Volume 5, Number 5, Page 3
Ecuador
Congress Considers Emergency Tax Reform Measure
Extensive Changes Proposed by Interim Government
by Miguel Andrade Cevallos
Ecuadoran President Fabian Alarcón has sent Congress an "urgent emergency law" bill that would make extensive changes to Ecuador’s income tax laws. Under the Constitution, Congress must approve or deny a bill within 10 days when sent as an "urgent emergency law."
The bill has several far-reaching provisions — eliminating tax evasion, increasing the number of taxpayers, and making public the use of all taxes collected by the government. It is an extensive proposal, including over 125 articles that would modify or eliminate provisions of the income tax law (Ley de Régimen Tributario Interno).
Although the bill would assist in balancing Ecuador’s deficit, it is unlikely to pass as submitted. (At press time, approval or denial was due to be decided by the end of February.) The bill was proposed by an interim government that will remain in power until August. Moreover, the bill has encountered strong opposition in Congress and is opposed by many private organizations, including the Chamber of Commerce and the Industrial Chamber.
Under the bill, tax would be levied on income minus deductions and exempt income. The personal income tax rate would range from zero to 25 percent, while corporations would be taxed at a flat rate of 25 percent. However, no corporation would pay less than 1.25 percent of gross income without deductions.
The bill calls for the creation of a "tributary control document." Presentation of this document would be required to obtain a bank loan and pay municipal taxes.
Withholding taxes would apply to all payments made by corporations. Withholding rates are as follows: 2 percent on all payments without any deduction, 8 percent on all payments made to professionals such as doctors and lawyers, and 3 percent on reassurance and assignment of insurance agreements. The withholding tax would be considered a tax credit.
Corporations engaged in the exploitation and exploration of oil resources would pay a flat rate of 44.4 percent; however, if income is reinvested, that rate would be reduced to 25 percent. These corporations would also be subject to tax based on their monthly production. Corporations producing up to 30,000 barrels of oil per day or its equivalent of gas would not pay tax. Companies that produce more than 30,000 barrels would pay a basic tax of 3 percent plus 1 percent for each 10,000 additional barrels, up to a maximum of 30 percent. Contractors that find oil of less than 15 grades API are excluded from this tax.
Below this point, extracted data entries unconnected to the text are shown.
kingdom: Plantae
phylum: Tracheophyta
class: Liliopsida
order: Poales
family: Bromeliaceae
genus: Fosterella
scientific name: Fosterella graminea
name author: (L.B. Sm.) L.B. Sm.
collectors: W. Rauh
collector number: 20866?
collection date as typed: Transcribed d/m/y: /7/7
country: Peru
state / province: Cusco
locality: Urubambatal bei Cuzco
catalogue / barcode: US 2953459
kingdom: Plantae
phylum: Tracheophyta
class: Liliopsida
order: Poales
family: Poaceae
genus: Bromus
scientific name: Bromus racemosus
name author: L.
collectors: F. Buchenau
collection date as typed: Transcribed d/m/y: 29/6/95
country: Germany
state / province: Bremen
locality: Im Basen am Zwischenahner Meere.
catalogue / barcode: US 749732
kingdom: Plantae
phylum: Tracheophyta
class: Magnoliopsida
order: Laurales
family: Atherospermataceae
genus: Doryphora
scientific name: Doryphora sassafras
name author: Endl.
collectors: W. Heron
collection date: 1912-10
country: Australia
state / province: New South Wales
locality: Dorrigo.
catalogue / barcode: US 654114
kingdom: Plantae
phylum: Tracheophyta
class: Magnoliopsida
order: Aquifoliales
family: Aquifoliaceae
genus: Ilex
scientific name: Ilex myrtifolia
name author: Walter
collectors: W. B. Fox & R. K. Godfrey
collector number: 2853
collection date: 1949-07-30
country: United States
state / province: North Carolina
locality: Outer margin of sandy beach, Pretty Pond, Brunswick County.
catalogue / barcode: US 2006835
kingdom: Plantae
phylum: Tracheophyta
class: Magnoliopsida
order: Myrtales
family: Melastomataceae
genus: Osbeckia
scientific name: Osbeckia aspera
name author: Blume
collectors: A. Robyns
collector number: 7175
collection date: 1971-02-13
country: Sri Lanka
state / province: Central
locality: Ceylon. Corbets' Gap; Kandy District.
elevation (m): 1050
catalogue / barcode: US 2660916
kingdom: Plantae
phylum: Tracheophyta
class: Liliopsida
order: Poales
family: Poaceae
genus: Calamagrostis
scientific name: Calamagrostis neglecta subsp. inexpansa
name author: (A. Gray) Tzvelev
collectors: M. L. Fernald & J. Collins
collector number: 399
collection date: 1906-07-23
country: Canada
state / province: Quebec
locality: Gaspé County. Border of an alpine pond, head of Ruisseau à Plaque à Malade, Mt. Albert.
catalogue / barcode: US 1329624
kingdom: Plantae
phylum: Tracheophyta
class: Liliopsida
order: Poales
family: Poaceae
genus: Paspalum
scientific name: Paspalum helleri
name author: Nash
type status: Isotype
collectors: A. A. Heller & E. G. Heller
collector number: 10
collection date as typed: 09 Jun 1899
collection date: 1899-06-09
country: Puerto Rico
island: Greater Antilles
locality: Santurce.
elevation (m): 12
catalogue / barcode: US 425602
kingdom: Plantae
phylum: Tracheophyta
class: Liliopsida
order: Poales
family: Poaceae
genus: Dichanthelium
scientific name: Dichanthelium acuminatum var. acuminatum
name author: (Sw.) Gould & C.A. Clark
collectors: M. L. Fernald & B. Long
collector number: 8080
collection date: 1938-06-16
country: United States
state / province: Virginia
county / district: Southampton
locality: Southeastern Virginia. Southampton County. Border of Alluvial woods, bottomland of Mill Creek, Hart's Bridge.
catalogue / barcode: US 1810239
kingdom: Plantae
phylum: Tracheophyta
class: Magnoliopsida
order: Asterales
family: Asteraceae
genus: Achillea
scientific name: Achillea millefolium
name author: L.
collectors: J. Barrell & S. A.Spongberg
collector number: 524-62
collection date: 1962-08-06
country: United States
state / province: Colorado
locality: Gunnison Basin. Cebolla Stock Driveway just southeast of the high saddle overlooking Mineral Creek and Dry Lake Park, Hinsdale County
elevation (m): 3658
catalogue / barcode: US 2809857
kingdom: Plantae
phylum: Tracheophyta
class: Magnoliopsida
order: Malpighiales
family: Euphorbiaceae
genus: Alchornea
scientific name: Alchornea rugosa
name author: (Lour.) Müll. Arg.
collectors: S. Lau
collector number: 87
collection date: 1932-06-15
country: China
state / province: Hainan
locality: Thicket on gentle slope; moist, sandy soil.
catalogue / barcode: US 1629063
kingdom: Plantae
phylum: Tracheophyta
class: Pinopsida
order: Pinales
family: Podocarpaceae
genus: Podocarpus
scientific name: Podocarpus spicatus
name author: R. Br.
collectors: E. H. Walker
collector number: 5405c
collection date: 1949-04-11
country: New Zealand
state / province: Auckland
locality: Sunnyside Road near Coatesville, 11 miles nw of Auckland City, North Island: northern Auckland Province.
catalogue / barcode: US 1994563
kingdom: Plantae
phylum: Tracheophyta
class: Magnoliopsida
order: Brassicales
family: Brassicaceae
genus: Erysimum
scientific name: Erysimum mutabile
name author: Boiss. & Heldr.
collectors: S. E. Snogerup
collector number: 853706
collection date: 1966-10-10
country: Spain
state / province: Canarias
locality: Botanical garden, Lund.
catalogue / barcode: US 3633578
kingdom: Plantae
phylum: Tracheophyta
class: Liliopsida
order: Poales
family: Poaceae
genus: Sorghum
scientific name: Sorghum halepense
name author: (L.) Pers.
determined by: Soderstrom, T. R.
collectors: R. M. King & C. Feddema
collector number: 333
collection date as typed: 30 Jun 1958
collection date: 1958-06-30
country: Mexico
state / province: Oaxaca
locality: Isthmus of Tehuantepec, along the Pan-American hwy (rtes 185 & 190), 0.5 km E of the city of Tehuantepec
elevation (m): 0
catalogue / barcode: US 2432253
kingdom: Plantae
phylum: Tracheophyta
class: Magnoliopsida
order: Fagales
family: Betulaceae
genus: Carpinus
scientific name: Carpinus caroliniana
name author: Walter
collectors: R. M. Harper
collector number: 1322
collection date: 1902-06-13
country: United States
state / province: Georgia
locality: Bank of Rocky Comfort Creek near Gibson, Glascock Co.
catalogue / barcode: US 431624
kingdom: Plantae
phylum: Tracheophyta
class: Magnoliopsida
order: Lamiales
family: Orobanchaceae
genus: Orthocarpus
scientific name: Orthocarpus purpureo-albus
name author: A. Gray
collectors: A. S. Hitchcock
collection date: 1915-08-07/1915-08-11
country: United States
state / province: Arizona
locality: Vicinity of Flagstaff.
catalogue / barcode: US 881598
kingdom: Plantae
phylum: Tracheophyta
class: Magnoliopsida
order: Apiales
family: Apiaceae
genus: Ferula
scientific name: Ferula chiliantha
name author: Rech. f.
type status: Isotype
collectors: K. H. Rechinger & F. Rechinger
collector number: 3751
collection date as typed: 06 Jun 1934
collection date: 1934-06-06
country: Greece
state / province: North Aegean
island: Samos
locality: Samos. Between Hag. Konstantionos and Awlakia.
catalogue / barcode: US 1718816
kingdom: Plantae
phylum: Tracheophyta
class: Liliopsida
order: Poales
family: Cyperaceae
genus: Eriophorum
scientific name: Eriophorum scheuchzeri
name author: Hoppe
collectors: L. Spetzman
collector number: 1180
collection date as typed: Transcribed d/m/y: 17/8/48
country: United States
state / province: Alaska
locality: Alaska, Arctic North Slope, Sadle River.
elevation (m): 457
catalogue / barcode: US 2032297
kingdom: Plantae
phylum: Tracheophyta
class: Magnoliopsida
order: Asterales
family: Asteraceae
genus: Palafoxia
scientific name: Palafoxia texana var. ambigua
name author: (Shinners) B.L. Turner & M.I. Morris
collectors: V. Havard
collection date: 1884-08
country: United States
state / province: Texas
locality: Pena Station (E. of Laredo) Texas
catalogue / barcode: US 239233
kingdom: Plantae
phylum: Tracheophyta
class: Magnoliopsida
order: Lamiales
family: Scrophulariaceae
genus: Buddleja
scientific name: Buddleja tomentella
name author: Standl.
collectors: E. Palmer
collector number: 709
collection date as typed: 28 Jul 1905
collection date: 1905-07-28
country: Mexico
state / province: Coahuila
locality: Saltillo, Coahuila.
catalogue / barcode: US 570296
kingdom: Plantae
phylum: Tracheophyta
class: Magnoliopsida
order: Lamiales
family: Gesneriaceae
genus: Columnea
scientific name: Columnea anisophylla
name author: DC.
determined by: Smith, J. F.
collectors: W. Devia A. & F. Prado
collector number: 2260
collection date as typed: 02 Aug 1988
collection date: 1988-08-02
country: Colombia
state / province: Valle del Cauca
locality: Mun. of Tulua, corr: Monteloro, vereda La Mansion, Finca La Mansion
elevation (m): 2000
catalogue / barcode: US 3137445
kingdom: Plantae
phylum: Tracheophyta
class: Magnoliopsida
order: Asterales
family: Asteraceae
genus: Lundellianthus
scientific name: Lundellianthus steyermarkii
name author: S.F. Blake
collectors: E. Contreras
Income obtained through capital investments that generate interest and similar operations will be subject to a flat tax. The following rules would apply:
| # days investments held |
tax rate |
| 90 |
8% |
| 91-180 |
6% |
| 181-270 |
3% |
| 271-360 |
1% |
| 360+ |
0% |
Under the bill, the VAT rate would be 10 percent on transfers of goods and services. Exemptions similar to those now in effect would apply. Some new services, such as professional services, would become subject to VAT. Also, the special consumption tax would be maintained, but rates would be changed. The bill would become effective when published.
Miguel Andrade Cevallos is a lawyer in Quito, Ecuador. This article was reprinted with permission from Tax Analysts.